* [Excerpted text]
Start of Block

Combi aircraft, or those with the ability to carry passengers and cargo on the main deck, have been around a long time. In 1963 Northwest Airlines used a DC-7C between New York and Tokyo configured this way. KLM was a keen user of Combi, most recently operating 747-400Ms retired this year. Combis have lost favor over the years. But there are signs of recovering interest. Even Fokker Services has gotten into the act as several airlines put passenger aircraft to work carrying freight.
As we see the start of an air travel recovery, one of the challenges facing airlines is how to marry tepid passenger demand with rather active freight demand. The freight demand is largely focused on moving PPE, which is light. Light is always good from an airline point of view. Freight specialists like FedEx and UPS like cargo that is light and high value – the perfect combination for air freight. Aircraft generally benefit from cargo that is volume focused. For heavyweight cargo like machinery, there are specialists like Antonov Airlines and Volga-Dnepr which both make excellent use of their AN-124s. Antonov also operates the world’s largest aircraft, the AN-225. Although the AN-124 and AN-225 typically fly machinery, lately they too have been pressed into PPE freight.
The idea we want to look at today is what happens when these large freight shipments arrive at big airports? Obviously a large part of the cargo goes to the nearest city. But what about outlying communities – say 300 to 500 miles away? Is trucking the PPE the optimal solution? Why are these high-value shipments not going by air? After all, there is something of urgency when it comes to PPE shipments.
For distances between 300 and 500 miles, a turboprop seems like a better solution. ATR has had a combi solution since 2015. More recently De Havilland Canada did the same for its Dash8 models. The advantage of deploying combis is that operators can optimize their payloads.

End of Block

* [Task objective] Transcribe the passage on combi aircraft, beginning at "The idea we" and ending with "to PPE shipments.", inclusive.

* [Material provided]

Start of Block

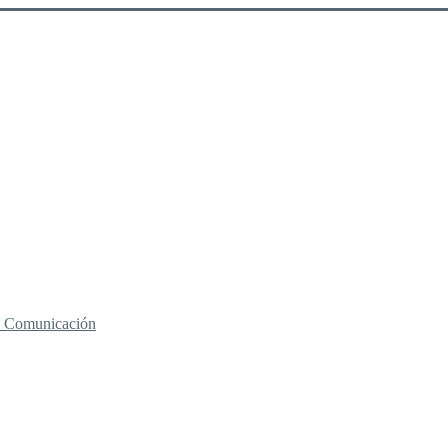
 y Comunicación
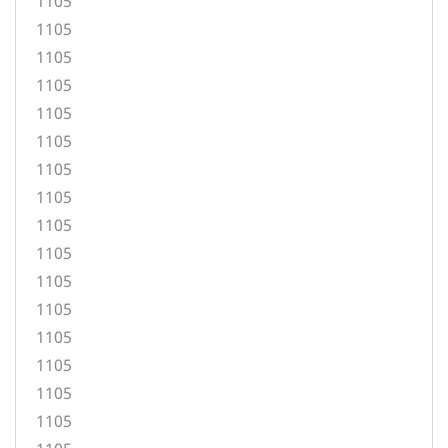
1105
1105
1105
1105
1105
1105
1105
1105
1105
1105
1105
1105
1105
1105
1105
1105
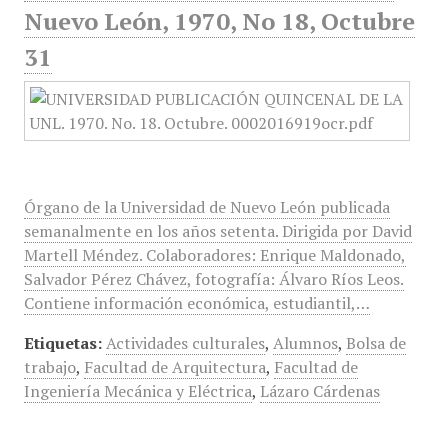
Nuevo León, 1970, No 18, Octubre
31
Órgano de la Universidad de Nuevo León publicada
semanalmente en los años setenta. Dirigida por David
Martell Méndez. Colaboradores: Enrique Maldonado,
Salvador Pérez Chávez, fotografía: Álvaro Ríos Leos.
Contiene información económica, estudiantil,…
Etiquetas:
Actividades culturales
,
Alumnos
,
Bolsa de
trabajo
,
Facultad de Arquitectura
,
Facultad de
Ingeniería Mecánica y Eléctrica
,
Lázaro Cárdenas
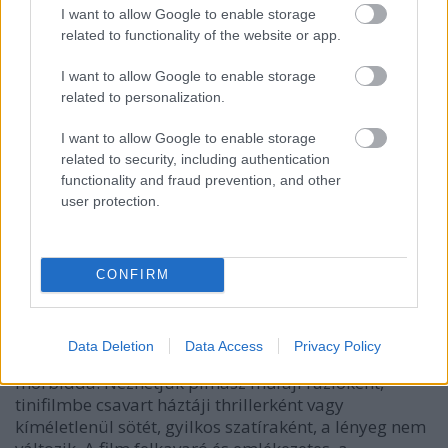
I want to allow Google to enable storage
related to functionality of the website or app.
I want to allow Google to enable storage
related to personalization.
A címben jelölt telivér nemcsak a maga konkrét
I want to allow Google to enable storage
related to security, including authentication
valóságában kap szerepet a történetben, de
functionality and fraud prevention, and other
rétegezett jelentést kap. Hősnőink az elviekben nem
user protection.
létező amerikai arisztokrácia tagjai, a társadalom
felsőbb, minden lehetőséget megkapó osztályához
tartoznak. Sokkolóan banális gonoszságuk az
Amerikai psycho
lapjairól már ismerős lehet, csak
CONFIRM
épp itt nem mutogathatunk a pénzhajhász yuppie-
kultúrára. A
Thoroughbreds
a családi házba, sőt, egy
lánybarátságba oltja a szélsőséges
Data Deletion
Data Access
Privacy Policy
énközpontúságot, és éppen ettől válik igazán
morbiddá. Nézhetjük pimasz műfaji fúzióként,
tinifilmbe csavart háztáji thrillerként vagy
kíméletlenül sötét, gyilkos szatíraként, a lényeg nem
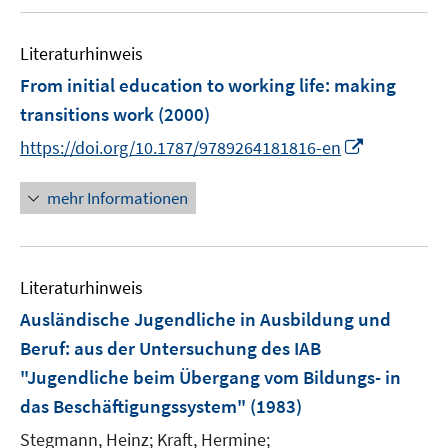
Literaturhinweis
From initial education to working life
:
making
transitions work
(2000)
I
https://doi.org/10.1787/9789264181816-en
n
n
mehr Informationen
e
u
e
Literaturhinweis
m
F
Ausländische Jugendliche in Ausbildung und
e
Beruf
:
aus der Untersuchung des IAB
n
"Jugendliche beim Übergang vom Bildungs- in
s
das Beschäftigungssystem"
(1983)
t
e
Stegmann, Heinz;
Kraft, Hermine;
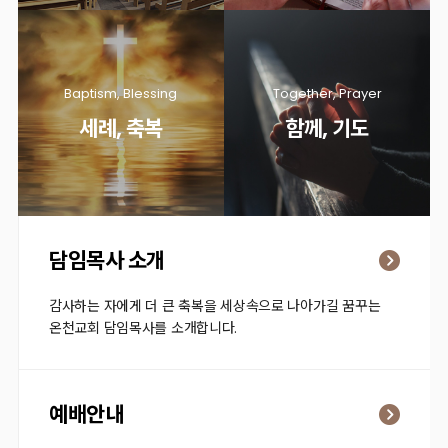
Baptism, Blessing
Together, Prayer
세례, 축복
함께, 기도
담임목사 소개
감사하는 자에게 더 큰 축복을 세상속으로 나아가길 꿈꾸는
온천교회 담임목사를 소개합니다.
예배안내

End of Block

* [Written answer]
The idea we want to look at today is what happens when these large freight shipments arrive at big airports? Obviously a large part of the cargo goes to the nearest city. But what about outlying communities – say 300 to 500 miles away? Is trucking the PPE the optimal solution? Why are these high-value shipments not going by air? After all, there is something of urgency when it comes to PPE shipments.